Without stating further details about the problem at hand, I need to implement some kind of a critical section.
I have some experience with CUDA and a pattern equivalent to this used to work well:
[[loop]] while(true)
[[branch]] if if (atomicCompSwap(lockRef, 0, 1) == 0) {
// Critical section here... (outside the 'if' statement we would have a guaranteed deadlock if two threads from the same group were attempting to use the same lock)
atomicExchange(lockRef, 0);
break;
}
lockRef corresponds to some 0-initialized buffer element and multiple threads may use the same one.
Unfortunately, when I try to use this in glsl and compile SPIRV, I have deadlocks in an unit test with compute shader.
Here are my observations so far:
If I set group size to 1, no deadlock occurs (expected behavior even if the code was not divergent);
Also no error occurs if I run only one thread group and give each thread the same lock address;
Any other case results in a deadlock. I am especially surprised that individual locks per gl_LocalInvocationID and many workgroups also locks up…

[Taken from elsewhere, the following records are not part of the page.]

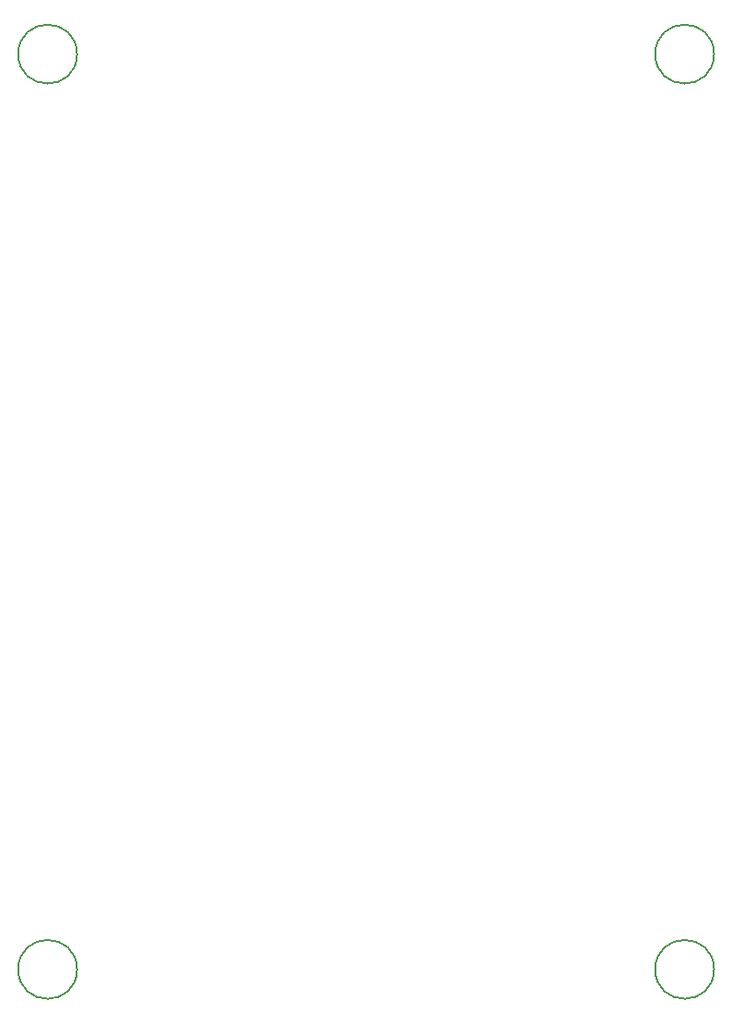
<source format=gbr>
%TF.GenerationSoftware,KiCad,Pcbnew,8.0.4*%
%TF.CreationDate,2024-09-13T06:36:19-04:00*%
%TF.ProjectId,UpTime,55705469-6d65-42e6-9b69-6361645f7063,rev?*%
%TF.SameCoordinates,Original*%
%TF.FileFunction,Other,Comment*%
%FSLAX46Y46*%
G04 Gerber Fmt 4.6, Leading zero omitted, Abs format (unit mm)*
G04 Created by KiCad (PCBNEW 8.0.4) date 2024-09-13 06:36:19*
%MOMM*%
%LPD*%
G01*
G04 APERTURE LIST*
%ADD10C,0.150000*%
G04 APERTURE END LIST*
D10*
%TO.C,REF\u002A\u002A*%
X181200000Y-56500000D02*
G75*
G02*
X175800000Y-56500000I-2700000J0D01*
G01*
X175800000Y-56500000D02*
G75*
G02*
X181200000Y-56500000I2700000J0D01*
G01*
X181200000Y-140500000D02*
G75*
G02*
X175800000Y-140500000I-2700000J0D01*
G01*
X175800000Y-140500000D02*
G75*
G02*
X181200000Y-140500000I2700000J0D01*
G01*
X122700000Y-56500000D02*
G75*
G02*
X117300000Y-56500000I-2700000J0D01*
G01*
X117300000Y-56500000D02*
G75*
G02*
X122700000Y-56500000I2700000J0D01*
G01*
X122700000Y-140500000D02*
G75*
G02*
X117300000Y-140500000I-2700000J0D01*
G01*
X117300000Y-140500000D02*
G75*
G02*
X122700000Y-140500000I2700000J0D01*
G01*
%TD*%
M02*

</source>
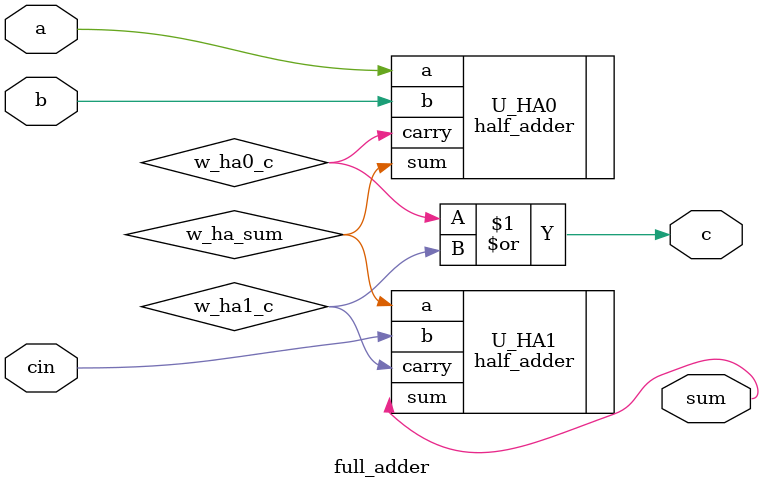
<source format=v>
`timescale 1ns / 1ps

module full_adder (
    input  a,
    input  b,
    input  cin,
    output sum,
    output c
);

    wire w_ha_sum, w_ha0_c, w_ha1_c;
    assign c = w_ha0_c | w_ha1_c;  // to full adder output c

    half_adder U_HA0 (
        .a    (a),         // from full adder input a
        .b    (b),
        .sum  (w_ha_sum),
        .carry(w_ha0_c)
    );

    half_adder U_HA1 (
        .a    (w_ha_sum),  // from half adder0 output sum
        .b    (cin),
        .sum  (sum),       // to full adder output sum
        .carry(w_ha1_c)
    );

endmodule

</source>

As far as I can tell, the problems are the same on NVIDIA and AMD
Can anyone suggest what am I doing wrong? What is the fundamental difference between CUDA and SPIRV that makes the two use cases different?
Since you’re using Vulkan, I assume that lockRef is a work group shared variable. Well, Vulkan has exactly zero forward progress guarantees (within a work group). So there is no requirement that this works at all.
If you manage to make it work, that’s only by accident. It’s still undefined behavior.
Anyway, since there are no forward-progress guarantees, is there any legitimate way to implement a critical section?
(My actual required use case is within a fragment shader with per-pixel locks. I have found an extension named VK_EXT_fragment_shader_interlock, and it is more or less what I actually need, but it does not seem to be supported on AMD)
Unfortunately, I very much need my code to work on hardware from all vendors and until AMD decides to add support for interlock, it looks to me like I’m kind of screwed.
I’ll be using the modified code for now, since it seems to be working all right, even if it is technically unsafe and if AMD ever decides to support interlock or new GLSL standard creates better guarantees, or some driver update starts crashing/locking my application, I’ll switch to whatever is safer down the line.